You can achieve this in just a few lines of code, by first initializing the "native" ServiceBus consumer
object, and then pass it on to the appropriate brokerutil
adapter, like so:
iterator, err := servicebus.NewBatchIteratorFromEnv()
if err != nil {
log.Fatal(err)
}
defer iterator.Close()
receiver := brokerutil.BatchedMessageIteratorIntoReceiver(
iterator,
brokerutil.IntoReceiverSettings{
NumGoroutines: 10,
},
)
if err := receiver.Receive(ctx, func(ctx context.Context, message broker.Message) {
// do something here
message.Ack()
}); err != nil {
log.Println(err)
}
At the core of the Kafka-like group are the Record
and Batch
message types:
type Record struct {
// Offset is the index of the record stored in a specific Partition.
Offset int64
// Partition is the index of the partition this record belongs to.
// Partitions are a common way brokers store topics.
Partition int64
// Key identifies the payload part of the record (and not the record itself).
// It doesn't have to be unique across the source topic and is mostly used
// for ordering guarantees.
Key string
// Value holds the payload of the record.
Value []byte
// Attributes holds the properties commonly used by brokers to pass metadata.

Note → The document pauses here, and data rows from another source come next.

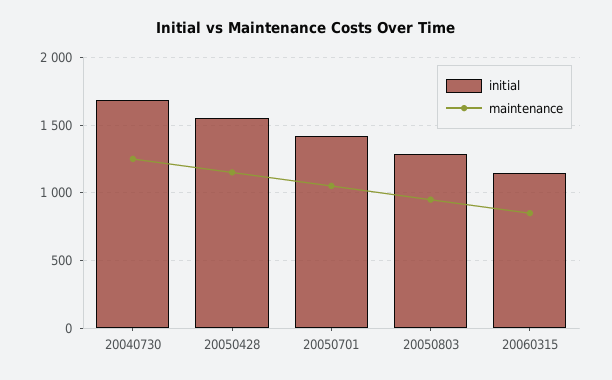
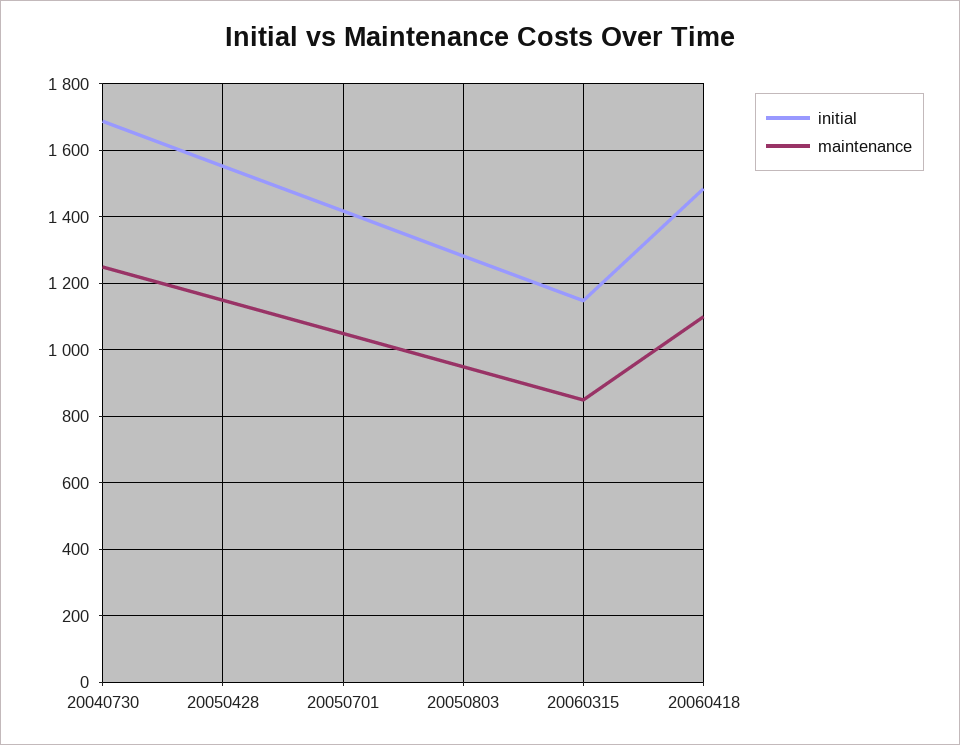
initial, 20060418: none -> 1480
maintenance, 20060418: none -> 1100

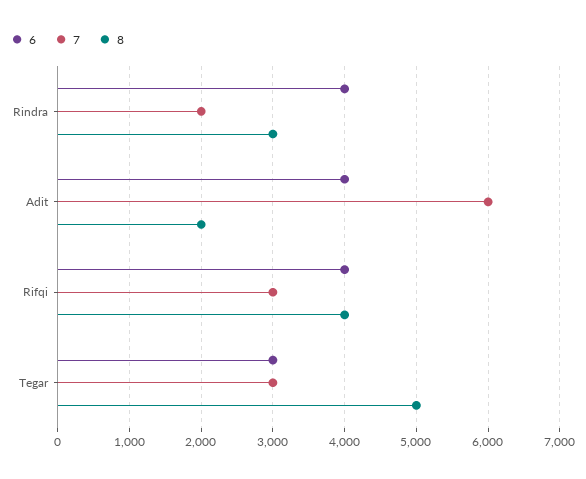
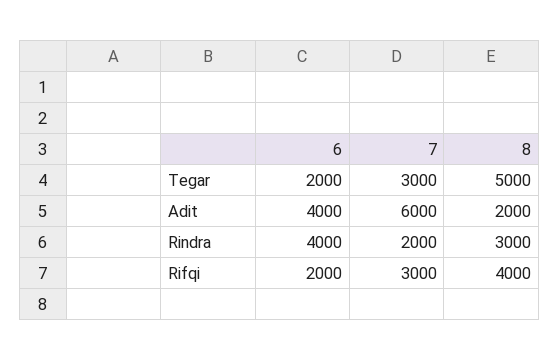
6, Rifqi: 4000 -> 2000
6, Tegar: 3000 -> 2000

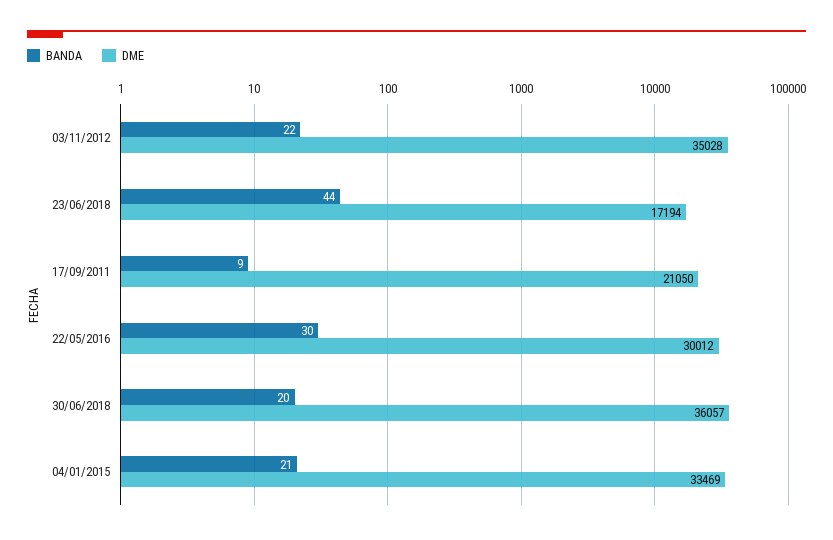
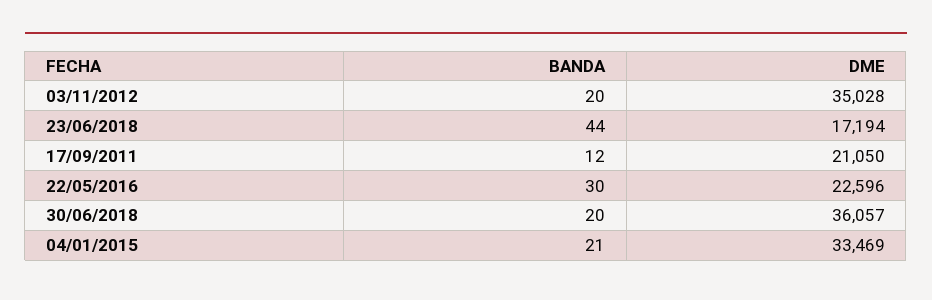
BANDA, 03/11/2012: 22 -> 20
BANDA, 17/09/2011: 9 -> 12
DME, 22/05/2016: 30012 -> 22596

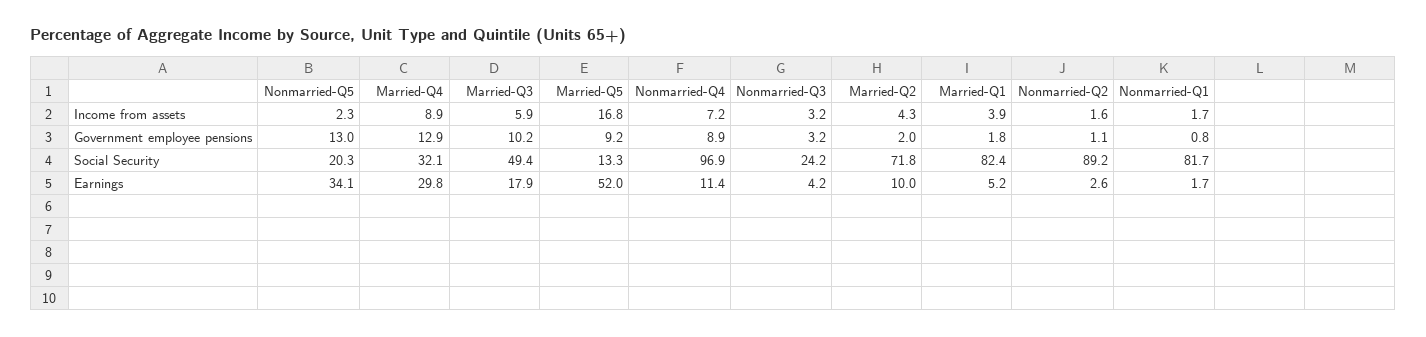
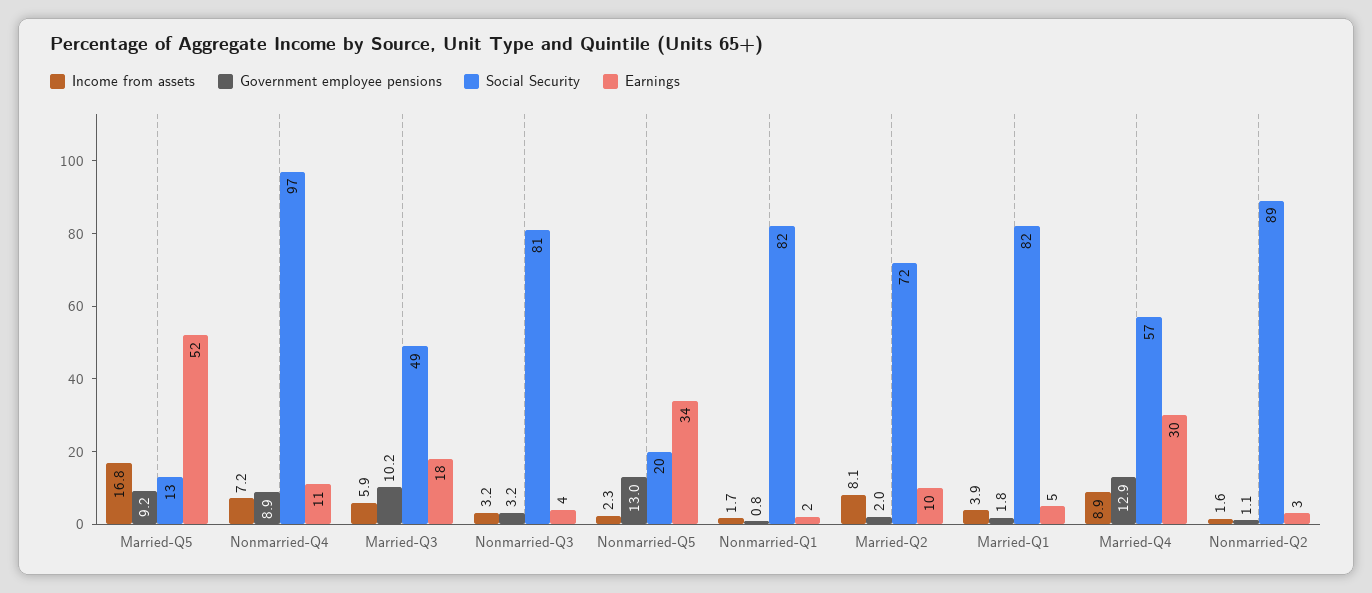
Income from assets, Married-Q2: 4.3 -> 8.1
Social Security, Married-Q4: 32.1 -> 57
Social Security, Nonmarried-Q3: 24.2 -> 81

Attributes map[string]interface{}
// PublishTime the time this message was published.
PublishTime time.Time
// IngestionTime the time this record was received.
IngestionTime time.Time
// CommitFunc must be called after successful processing (and not before).
// This signals to the broker that this Record is safe to delete.
CommitFunc func()
}
type Batch struct {
// Records the records of the Batch. BatchRecord is identical to Record, but without the ability
// to commit itself (without CommitFunc).
Records []BatchRecord
//CommitFunc must be called after successful processing of the entire Batch, signaling to the
//broker that this batch is safe to delete.
CommitFunc func()
}
There are only two different consumer interfaces which use this structures. These interfaces
abstract what is effectively an iterator; RecordIterator
returns a single record at a time, while BatchedIterator
returns multiple.
Once again, there are two interfaces to simplify things for concrete implementations, and also because some
messaging systems can be used more efficiently if they return batches at a time.